Every year the pair writes a dramatic play for the kindergartners to perform, like this year’s “Polar Opposites” about a penguin and a polar bear finding common ground despite their differences. For each play, they write their own lyrics to popular songs. In 21 years they have never repeated —meaning they have penned 21 original productions and songs.

As Ruppert loves to doodle, she would draw cartoon characters on all of the students’ worksheets. “She’s so talented and it’s so fun,” Sugarman said.

“So are you, Sugie,” said Ruppert, not allowing a compliment to squeak by without repayment.

One common visitor in the kindergarten rooms is Rexy, the stuffed dinosaur. By the kindergarten lore developed by Sugarman and Ruppert, Rexy has been in kindergarten for over five million years.

Rexy comes to life through the teachers and he speaks with a thick Southern twang (somewhat of a nod to Sugarman’s Tennessee roots). The teachers act out scenarios and the students help come up with the right response, using the Four Steps. Rexy’s most common retort is “nanny nanny boo boo” or “you can’t come to my birthday party!”

“We teach them to use the child’s name and ask in a direct way instead of yelling ‘Hey! Stop that!’”Ruppert said.

Through Rexy they teach social skills and problem-solving but, most of all, forgiveness.

“We teach them that tomorrow is another day, we all make mistakes,” Sugarman said.
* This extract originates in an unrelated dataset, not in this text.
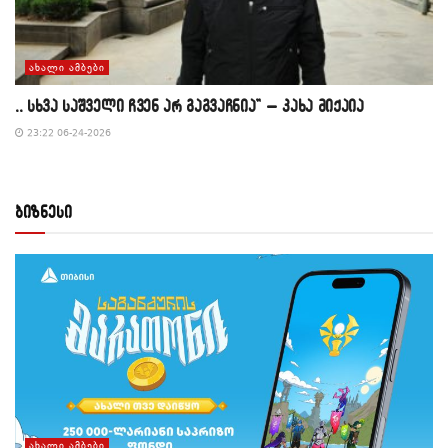
ᲐᲮᲐᲚᲘ ᲐᲛᲑᲔᲑᲘ
,, სხვა საშველი ჩვენ არ გაგვაჩნია” – კახა მიქაია
23:22 06-24-2026
ბიზნესი
ᲐᲮᲐᲚᲘ ᲐᲛᲑᲔᲑᲘ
“They love seeing Rexy, he makes mistakes but he shows them it’s OK not to be perfect,” Ruppert said.

So far they have sold 115 copies of the book and, not surprisingly, Sugie and Ruppie have “endless” big ideas for what comes next. They want to write more books, including a comic book for older students, they want to have a store with Rexy merchandise and they would love to create a video game. But most of all they are thrilled that after what felt like five million years, they can hold the long-awaited book in their hands and spread the positive message they share in their “kindergarten family”.

“I think it’s a great book that promotes friendship in an environment where sometimes it feels like nobody ever listens,” Sugarman said. “It helps students understand that having emotions and feelings is normal. Understanding, thinking, problem-solving and controlling our body and emotions is the challenging part to solving conflicts.”